Problem statement:
If a line in the entries contains the word "shown", list it.

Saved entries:
□ □ □ □ □ □ □
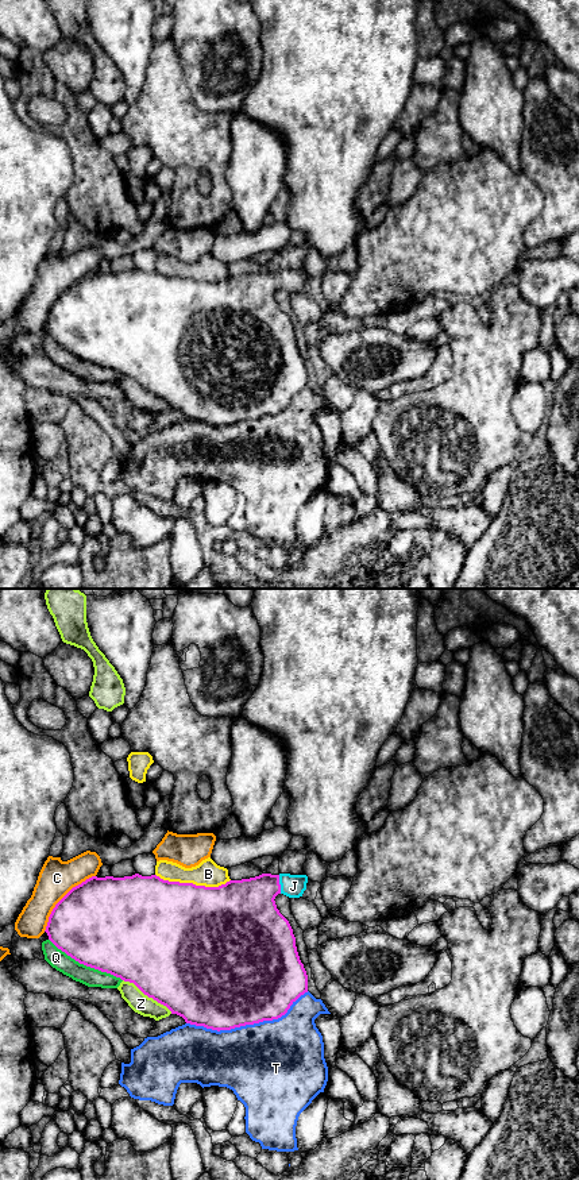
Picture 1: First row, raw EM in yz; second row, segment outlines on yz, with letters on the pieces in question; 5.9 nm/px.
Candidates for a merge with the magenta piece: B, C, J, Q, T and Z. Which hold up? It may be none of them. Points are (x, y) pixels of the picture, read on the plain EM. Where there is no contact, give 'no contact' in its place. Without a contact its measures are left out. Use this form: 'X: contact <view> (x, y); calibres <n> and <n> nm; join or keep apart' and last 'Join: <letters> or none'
B: contact yz (192, 278); calibres 500 and 150 nm; keep apart
C: contact yz (62, 293); calibres 500 and 220 nm; keep apart
J: contact yz (280, 280); calibres 360 and 140 nm; join
Q: contact yz (85, 359); calibres 500 and 110 nm; keep apart
T: contact yz (247, 419); calibres 500 and 480 nm; keep apart
Z: contact yz (147, 390); calibres 500 and 120 nm; keep apart
Join: J

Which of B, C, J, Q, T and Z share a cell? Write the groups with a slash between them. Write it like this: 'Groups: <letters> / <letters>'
Groups: B / C / J / Q / T / Z

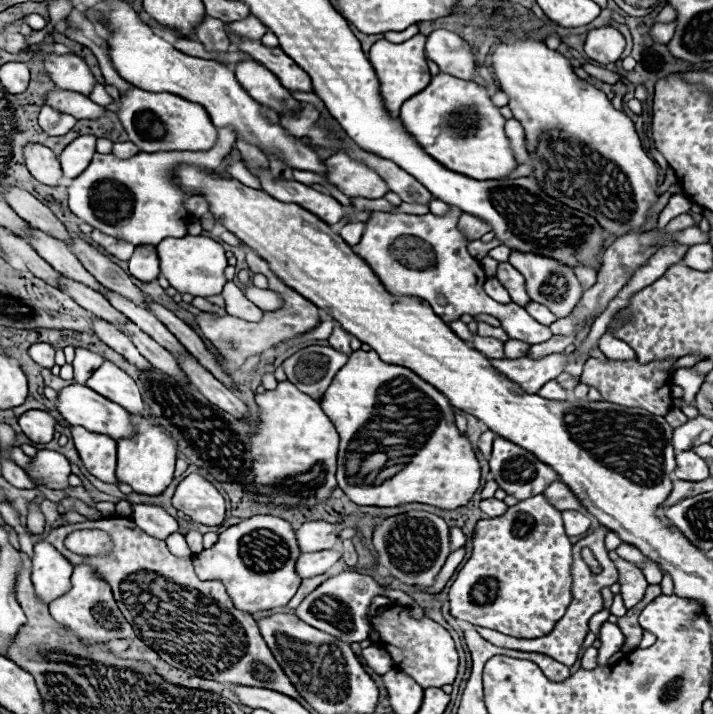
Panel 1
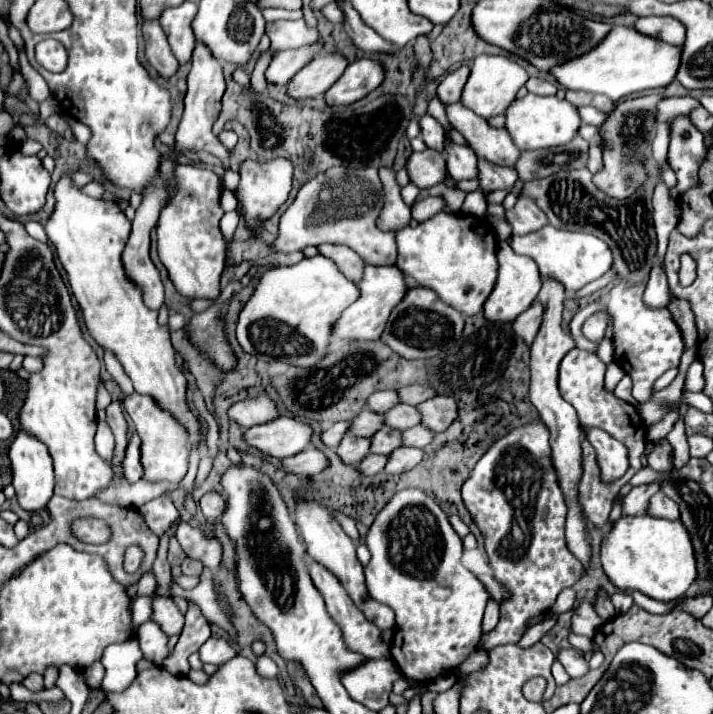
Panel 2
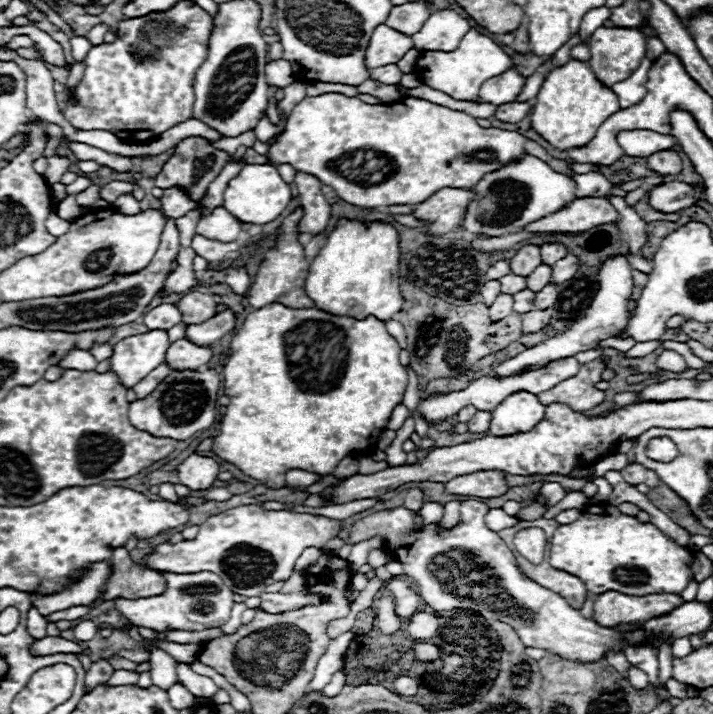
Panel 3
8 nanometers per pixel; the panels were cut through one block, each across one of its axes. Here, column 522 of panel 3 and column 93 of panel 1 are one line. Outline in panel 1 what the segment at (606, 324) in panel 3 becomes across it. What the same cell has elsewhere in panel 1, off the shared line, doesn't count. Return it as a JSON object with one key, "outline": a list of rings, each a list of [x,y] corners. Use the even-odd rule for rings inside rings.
{"outline":[[[76,348],[76,358],[72,362],[72,366],[74,366],[74,380],[78,384],[84,384],[90,378],[92,370],[96,370],[102,362],[104,362],[102,354],[86,350],[86,348]]]}

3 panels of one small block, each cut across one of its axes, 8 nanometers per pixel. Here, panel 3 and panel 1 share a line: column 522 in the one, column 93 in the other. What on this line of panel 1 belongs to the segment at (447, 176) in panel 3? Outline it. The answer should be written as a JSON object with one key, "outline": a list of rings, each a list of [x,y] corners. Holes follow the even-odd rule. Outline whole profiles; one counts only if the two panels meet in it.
{"outline":[[[80,136],[74,142],[70,142],[60,154],[64,176],[76,178],[78,174],[82,174],[88,168],[94,152],[96,152],[96,136]]]}

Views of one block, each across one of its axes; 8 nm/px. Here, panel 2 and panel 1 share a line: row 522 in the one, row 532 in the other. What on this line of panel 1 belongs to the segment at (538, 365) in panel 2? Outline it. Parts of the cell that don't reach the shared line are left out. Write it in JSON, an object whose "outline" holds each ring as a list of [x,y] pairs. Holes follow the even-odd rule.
{"outline":[[[564,510],[562,520],[564,520],[564,528],[566,528],[568,536],[580,536],[580,534],[588,532],[590,524],[592,524],[592,520],[586,514],[576,512],[576,510]]]}

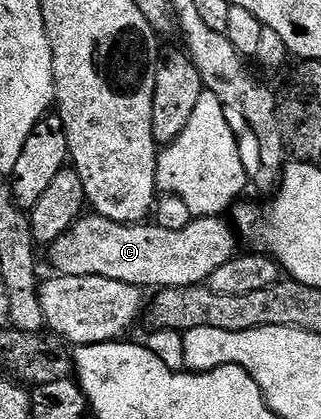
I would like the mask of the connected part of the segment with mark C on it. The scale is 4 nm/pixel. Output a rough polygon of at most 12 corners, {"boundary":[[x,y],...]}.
{"boundary":[[88,213],[51,244],[61,275],[199,287],[237,254],[220,217],[170,232]]}

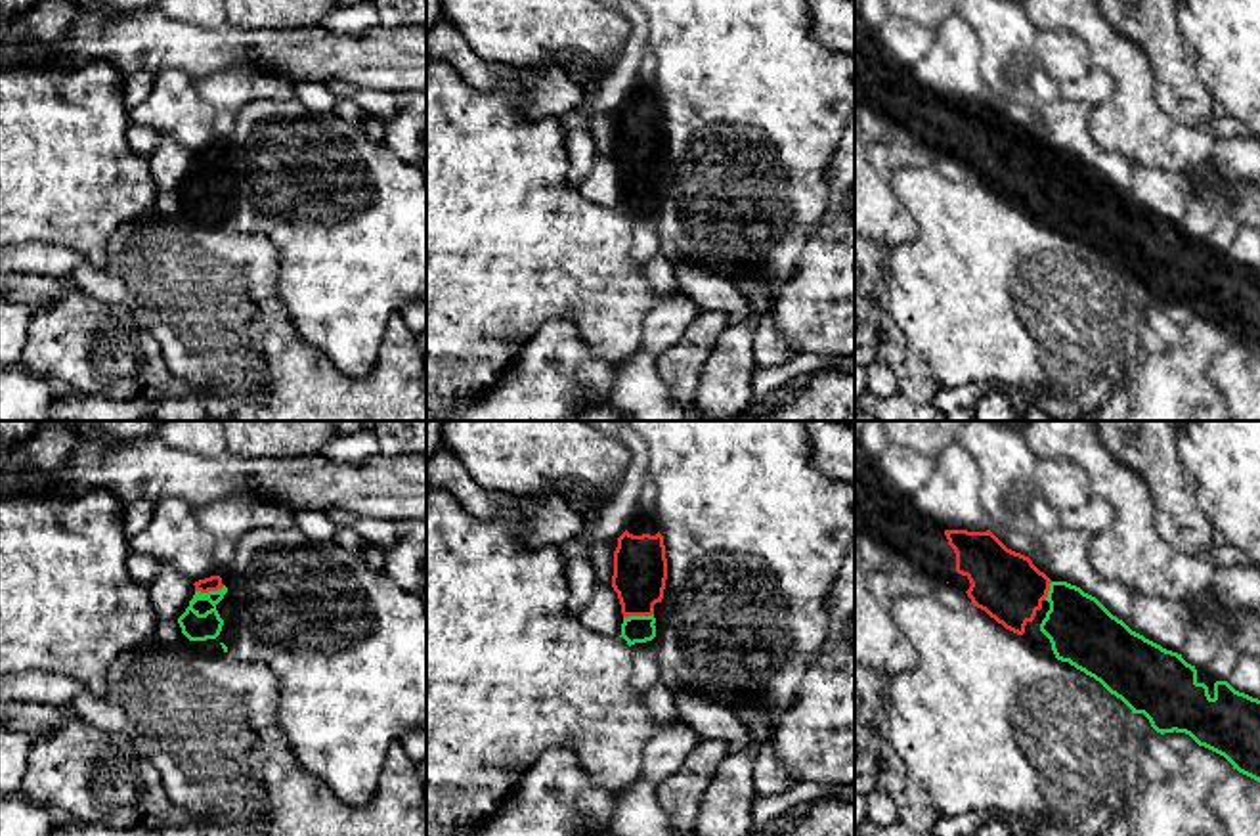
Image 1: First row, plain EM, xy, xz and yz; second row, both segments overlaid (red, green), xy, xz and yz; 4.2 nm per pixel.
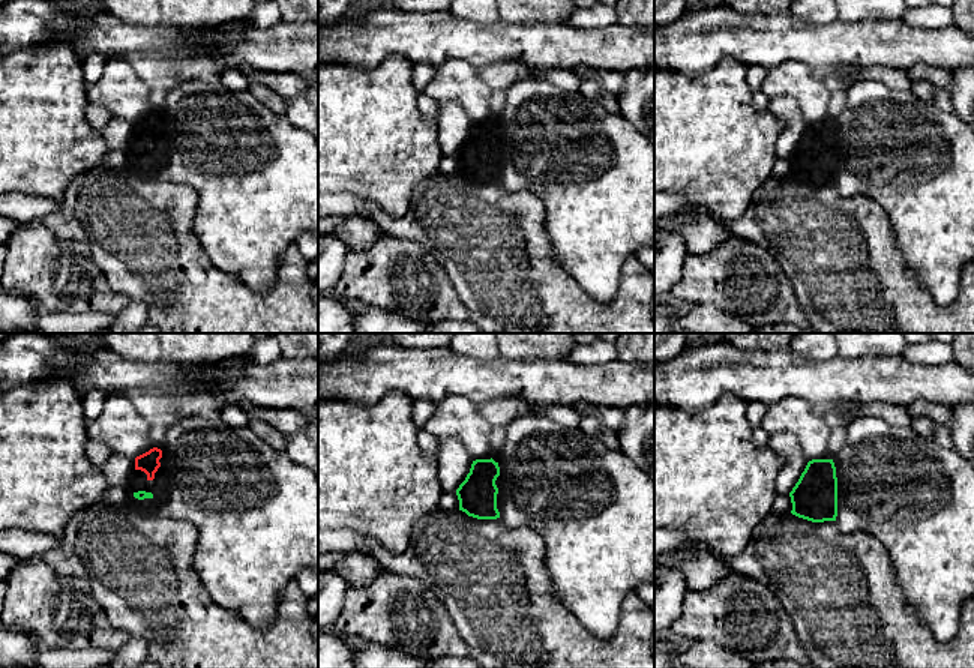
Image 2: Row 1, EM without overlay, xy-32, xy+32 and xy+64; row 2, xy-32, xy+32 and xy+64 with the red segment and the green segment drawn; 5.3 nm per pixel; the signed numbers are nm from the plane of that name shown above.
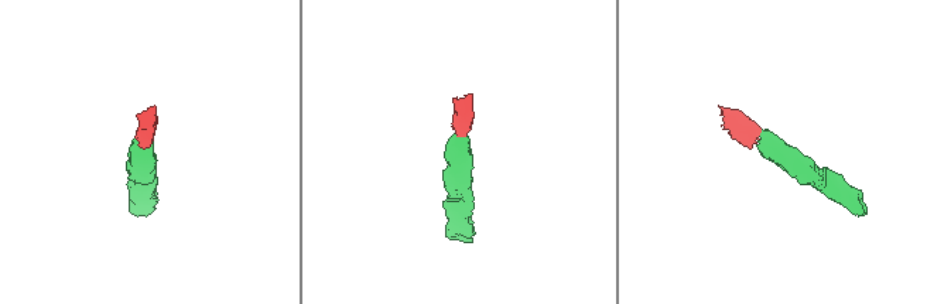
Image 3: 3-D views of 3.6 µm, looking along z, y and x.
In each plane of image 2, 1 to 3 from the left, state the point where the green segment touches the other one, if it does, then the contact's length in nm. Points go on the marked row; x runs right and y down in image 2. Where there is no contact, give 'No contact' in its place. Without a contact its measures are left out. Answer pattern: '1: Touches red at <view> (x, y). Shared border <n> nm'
1: No contact
2: No contact
3: No contact

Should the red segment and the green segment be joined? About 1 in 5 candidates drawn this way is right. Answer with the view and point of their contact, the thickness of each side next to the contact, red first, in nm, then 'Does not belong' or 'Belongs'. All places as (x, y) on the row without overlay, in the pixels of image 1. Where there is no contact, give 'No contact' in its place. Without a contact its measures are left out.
Touches red at xz (637, 186). Thickness 220 nm (red) against 110 nm. Belongs

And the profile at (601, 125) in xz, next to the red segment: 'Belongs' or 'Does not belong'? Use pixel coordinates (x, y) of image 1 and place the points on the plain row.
Does not belong

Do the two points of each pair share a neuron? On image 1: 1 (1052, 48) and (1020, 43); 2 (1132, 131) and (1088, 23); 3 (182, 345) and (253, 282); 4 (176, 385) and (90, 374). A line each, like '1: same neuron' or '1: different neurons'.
1: different neurons
2: same neuron
3: same neuron
4: same neuron

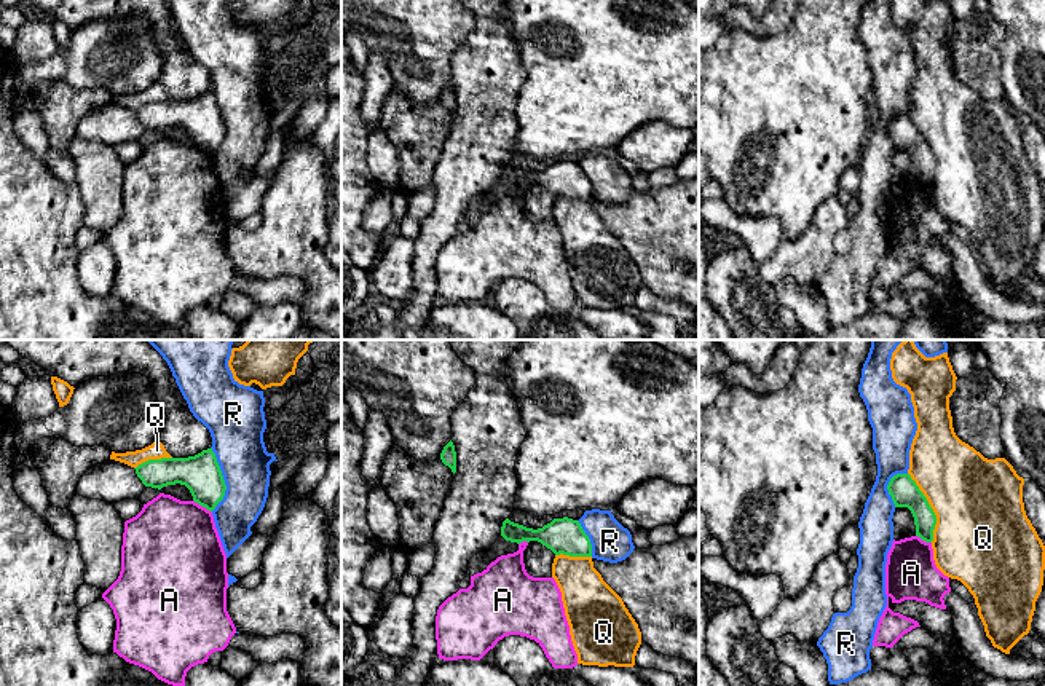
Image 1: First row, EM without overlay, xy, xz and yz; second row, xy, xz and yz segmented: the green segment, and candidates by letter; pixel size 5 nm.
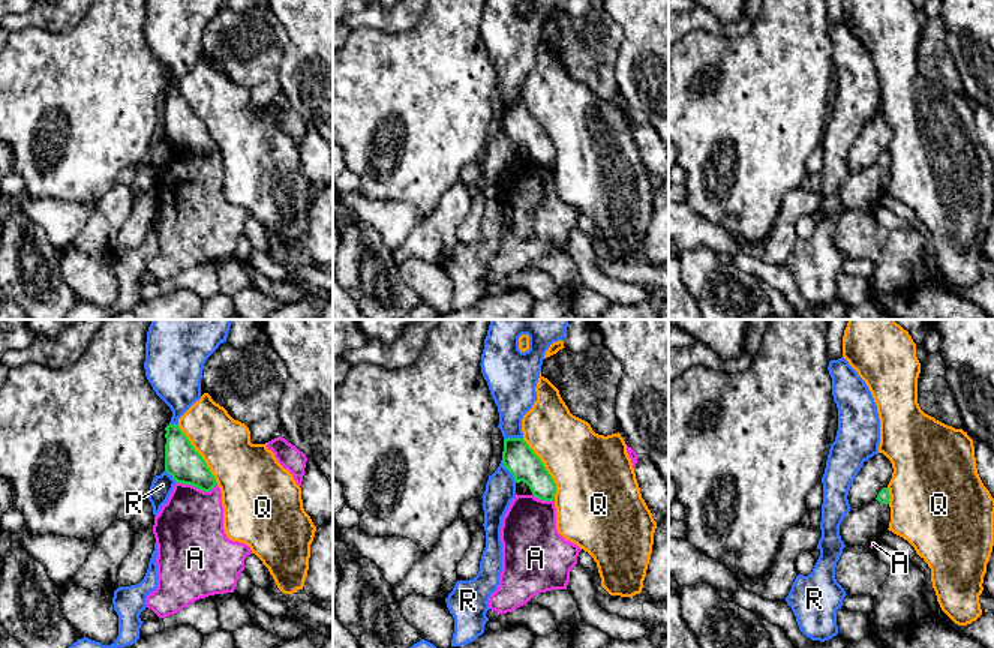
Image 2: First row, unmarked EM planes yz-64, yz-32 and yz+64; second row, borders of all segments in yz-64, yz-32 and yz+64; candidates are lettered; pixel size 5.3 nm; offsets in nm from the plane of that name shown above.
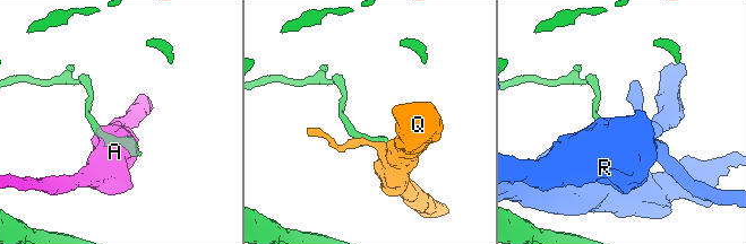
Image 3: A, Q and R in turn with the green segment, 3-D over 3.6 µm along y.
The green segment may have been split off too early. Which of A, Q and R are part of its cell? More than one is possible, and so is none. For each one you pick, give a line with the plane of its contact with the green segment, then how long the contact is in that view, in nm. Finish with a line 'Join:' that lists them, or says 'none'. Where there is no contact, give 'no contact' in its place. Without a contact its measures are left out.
Join: none

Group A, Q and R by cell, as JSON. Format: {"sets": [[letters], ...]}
{"sets": [["A"], ["Q"], ["R"]]}

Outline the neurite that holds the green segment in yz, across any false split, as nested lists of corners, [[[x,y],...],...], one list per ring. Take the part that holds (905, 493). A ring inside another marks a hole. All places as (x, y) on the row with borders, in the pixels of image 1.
[[[893,475],[887,485],[887,490],[895,507],[908,507],[911,511],[916,525],[916,536],[925,542],[932,542],[937,515],[911,475]]]

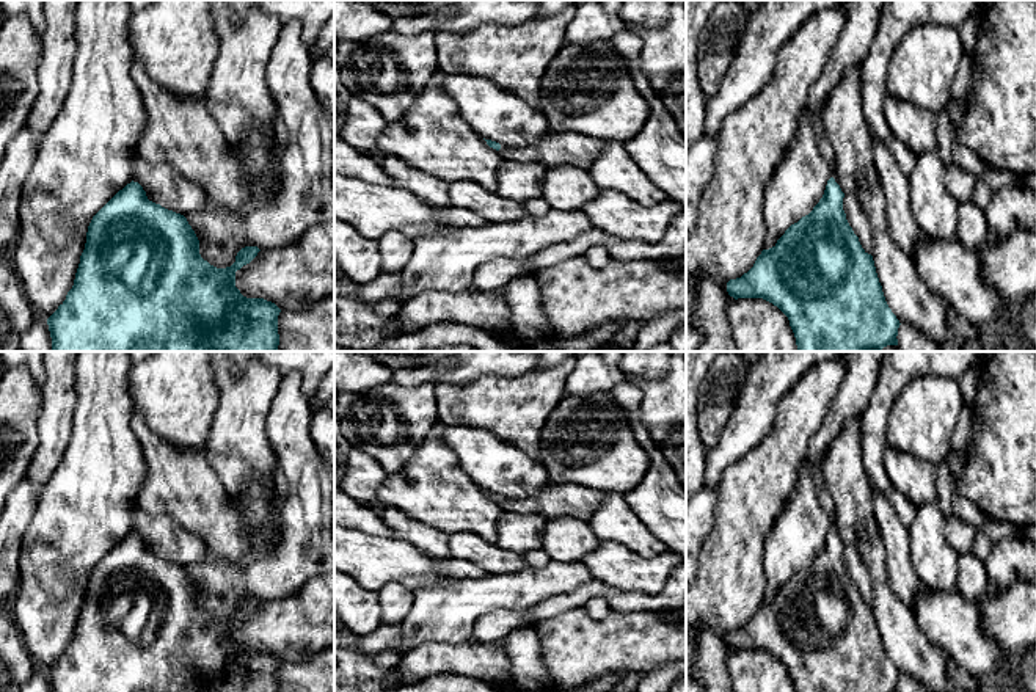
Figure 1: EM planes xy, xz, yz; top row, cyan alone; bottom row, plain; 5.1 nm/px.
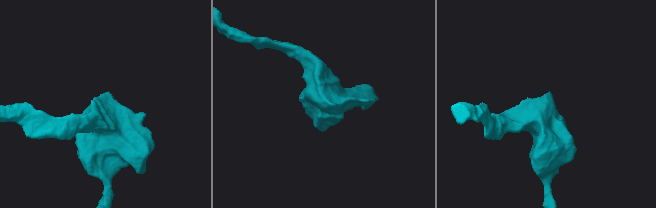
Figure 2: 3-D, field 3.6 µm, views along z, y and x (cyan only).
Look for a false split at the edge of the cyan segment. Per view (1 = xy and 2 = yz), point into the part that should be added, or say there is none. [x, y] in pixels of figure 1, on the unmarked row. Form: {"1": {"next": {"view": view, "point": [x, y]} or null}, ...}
{"1": {"next": null}, "2": {"next": null}}

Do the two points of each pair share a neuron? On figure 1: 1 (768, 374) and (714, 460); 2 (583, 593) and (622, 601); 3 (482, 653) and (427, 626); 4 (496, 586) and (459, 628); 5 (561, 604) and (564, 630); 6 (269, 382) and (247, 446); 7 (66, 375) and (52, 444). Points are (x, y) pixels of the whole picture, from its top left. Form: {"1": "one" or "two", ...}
{"1": "one", "2": "one", "3": "two", "4": "one", "5": "two", "6": "one", "7": "one"}

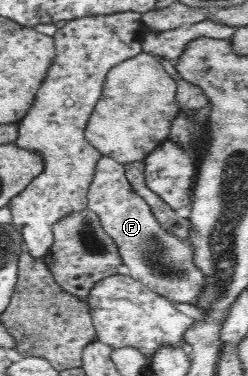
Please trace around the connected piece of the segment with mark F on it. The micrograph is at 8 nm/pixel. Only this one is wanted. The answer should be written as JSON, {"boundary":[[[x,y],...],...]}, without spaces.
□ □ □ □ □ □ □
Response box:
Image 2: Row 1, EM without overlay, xy-32, xy+32 and xy+64; row 2, xy-32, xy+32 and xy+64 with the red segment and the green segment drawn; 5.3 nm per pixel; the signed numbers are nm from the plane of that name shown above.
Image 2: First row, unmarked EM planes yz-64, yz-32 and yz+64; second row, borders of all segments in yz-64, yz-32 and yz+64; candidates are lettered; pixel size 5.3 nm; offsets in nm from the plane of that name shown above.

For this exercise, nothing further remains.